**Problem to work on**. In the listing below, count the lines that contain the string "folyamatosan", treating uppercase and lowercase as different. Reply with the number alone.

(Recorded data)

*** Begin section ***

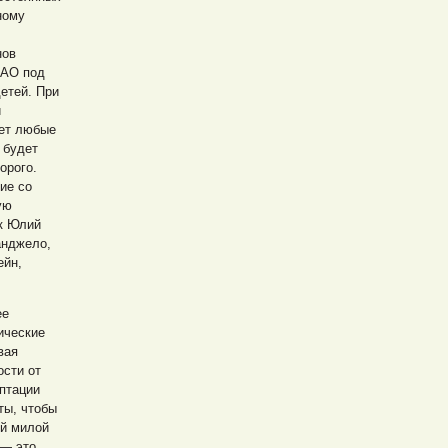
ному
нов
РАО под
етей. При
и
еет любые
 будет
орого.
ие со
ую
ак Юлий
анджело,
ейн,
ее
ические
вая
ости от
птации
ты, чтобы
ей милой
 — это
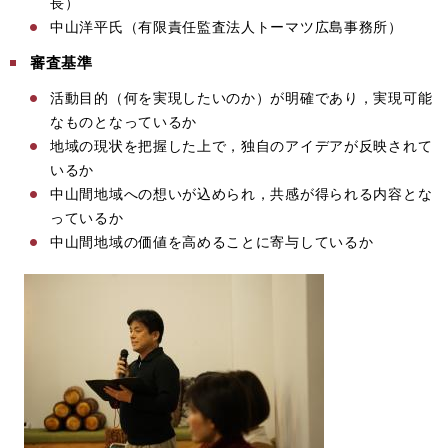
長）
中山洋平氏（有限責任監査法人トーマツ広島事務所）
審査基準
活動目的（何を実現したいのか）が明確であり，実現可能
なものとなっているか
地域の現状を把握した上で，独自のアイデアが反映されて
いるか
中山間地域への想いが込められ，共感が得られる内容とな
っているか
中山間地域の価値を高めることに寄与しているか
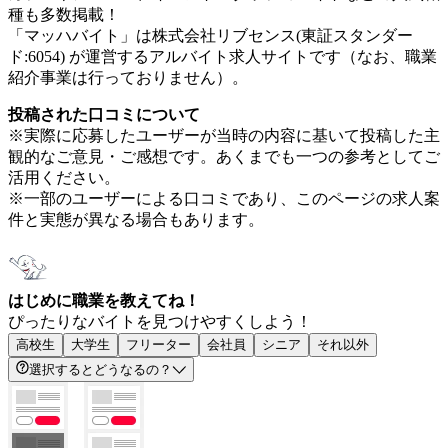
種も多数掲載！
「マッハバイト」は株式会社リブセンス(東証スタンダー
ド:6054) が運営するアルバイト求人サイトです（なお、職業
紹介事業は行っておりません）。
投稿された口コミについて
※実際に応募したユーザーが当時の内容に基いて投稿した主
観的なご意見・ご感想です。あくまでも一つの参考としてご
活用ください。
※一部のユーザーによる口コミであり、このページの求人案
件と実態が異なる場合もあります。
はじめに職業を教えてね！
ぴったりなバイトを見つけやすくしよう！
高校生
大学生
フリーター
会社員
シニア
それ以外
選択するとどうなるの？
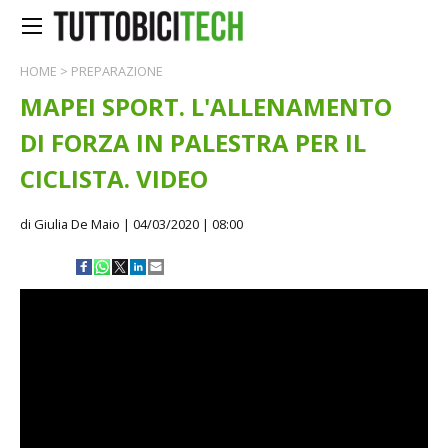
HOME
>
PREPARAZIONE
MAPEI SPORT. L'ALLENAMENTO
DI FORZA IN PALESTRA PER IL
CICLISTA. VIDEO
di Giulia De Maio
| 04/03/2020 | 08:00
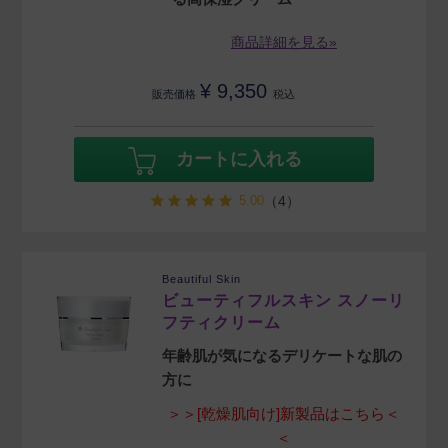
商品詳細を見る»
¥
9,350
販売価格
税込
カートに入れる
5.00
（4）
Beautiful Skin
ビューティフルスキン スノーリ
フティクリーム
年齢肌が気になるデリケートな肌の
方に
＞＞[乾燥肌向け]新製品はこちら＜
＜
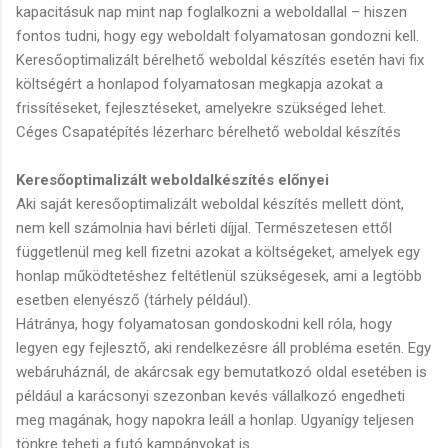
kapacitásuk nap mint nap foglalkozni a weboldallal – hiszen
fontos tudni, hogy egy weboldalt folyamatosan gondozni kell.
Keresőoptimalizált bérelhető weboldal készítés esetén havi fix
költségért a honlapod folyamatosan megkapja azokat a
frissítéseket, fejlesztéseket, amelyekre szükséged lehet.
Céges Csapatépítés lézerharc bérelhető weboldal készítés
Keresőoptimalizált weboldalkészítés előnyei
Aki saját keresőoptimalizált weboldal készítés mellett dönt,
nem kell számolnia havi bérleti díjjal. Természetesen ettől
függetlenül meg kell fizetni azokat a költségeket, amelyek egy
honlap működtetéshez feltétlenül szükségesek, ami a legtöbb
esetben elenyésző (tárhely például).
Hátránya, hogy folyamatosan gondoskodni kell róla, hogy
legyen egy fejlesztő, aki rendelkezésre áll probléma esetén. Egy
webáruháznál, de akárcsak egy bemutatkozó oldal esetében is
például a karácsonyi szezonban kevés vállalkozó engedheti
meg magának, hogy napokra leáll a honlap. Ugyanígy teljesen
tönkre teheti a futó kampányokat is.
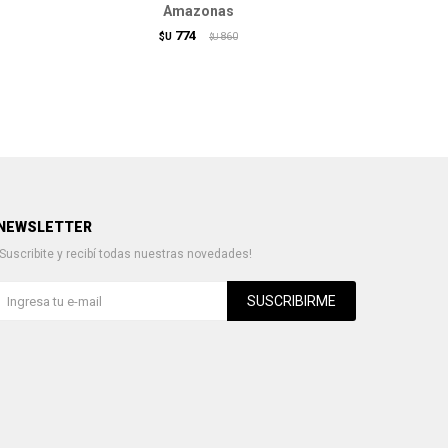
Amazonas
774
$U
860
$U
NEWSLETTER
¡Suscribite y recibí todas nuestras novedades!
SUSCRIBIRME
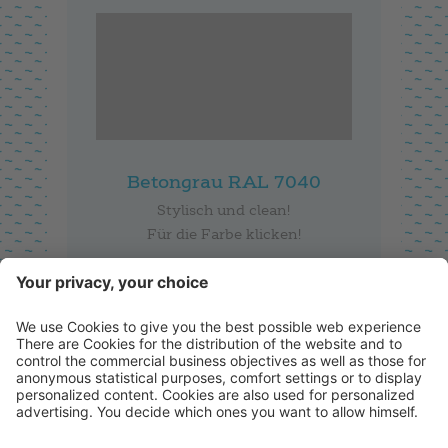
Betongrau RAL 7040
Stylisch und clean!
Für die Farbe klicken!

*** End section ***

**Response to this exercise**. 3